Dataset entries
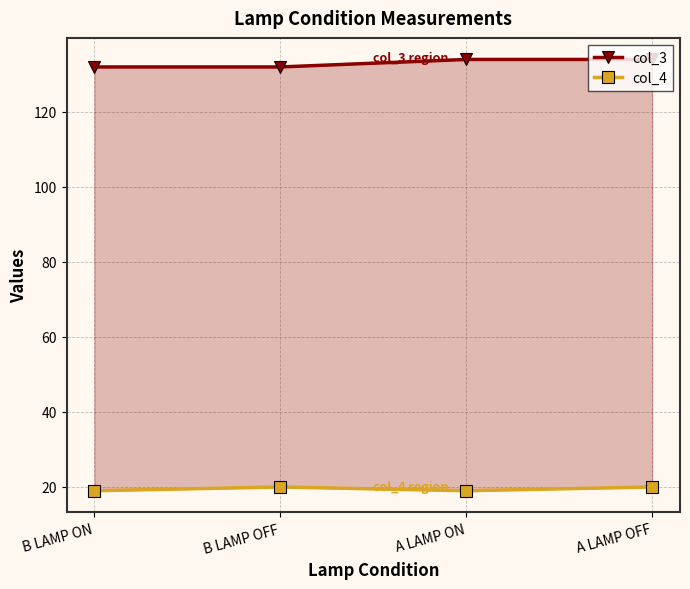

How many col_3 values are between 132 and 134?

4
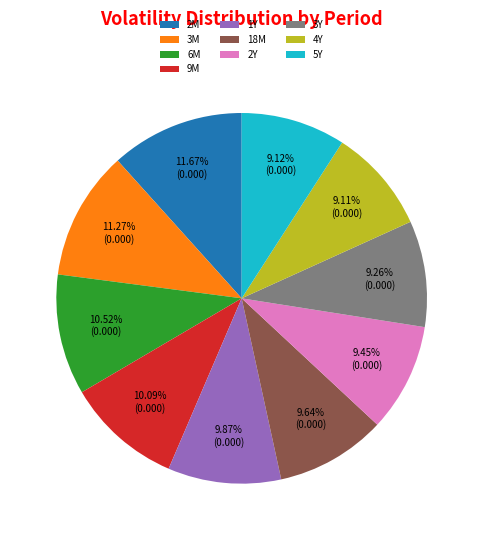

To the nearest percent, what percentage of the pie is 1Y?

10%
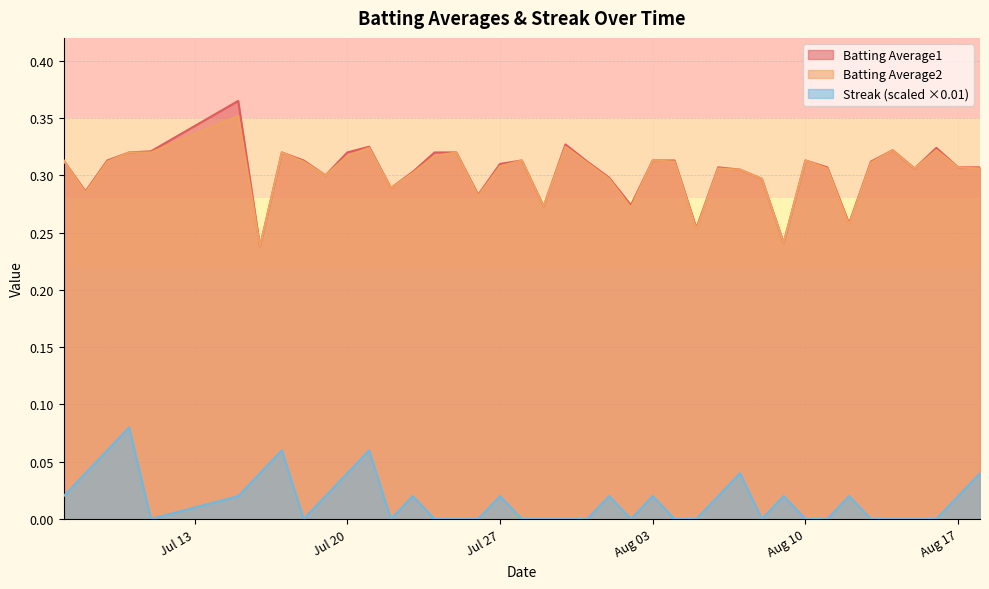

Between 2010-07-28 and 2010-08-09, which series saw the biggest shift?

Batting Average1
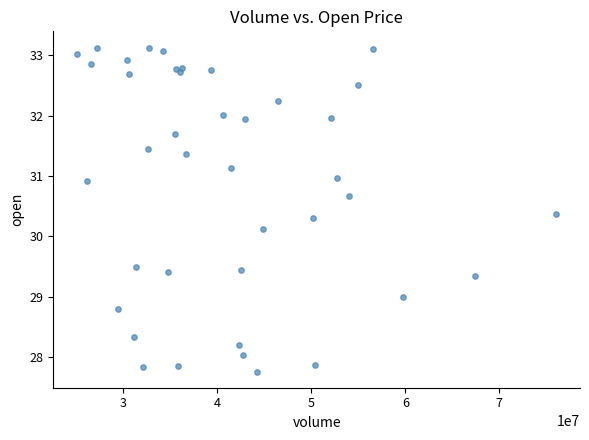

What Y value in the scatter plot is closest to 30?

30.1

TASK DESCRIPTION
Locate every line in the material above that contains the word "nearest" and copy each such line in full.

OUTPUT
To the nearest percent, what percentage of the pie is 1Y?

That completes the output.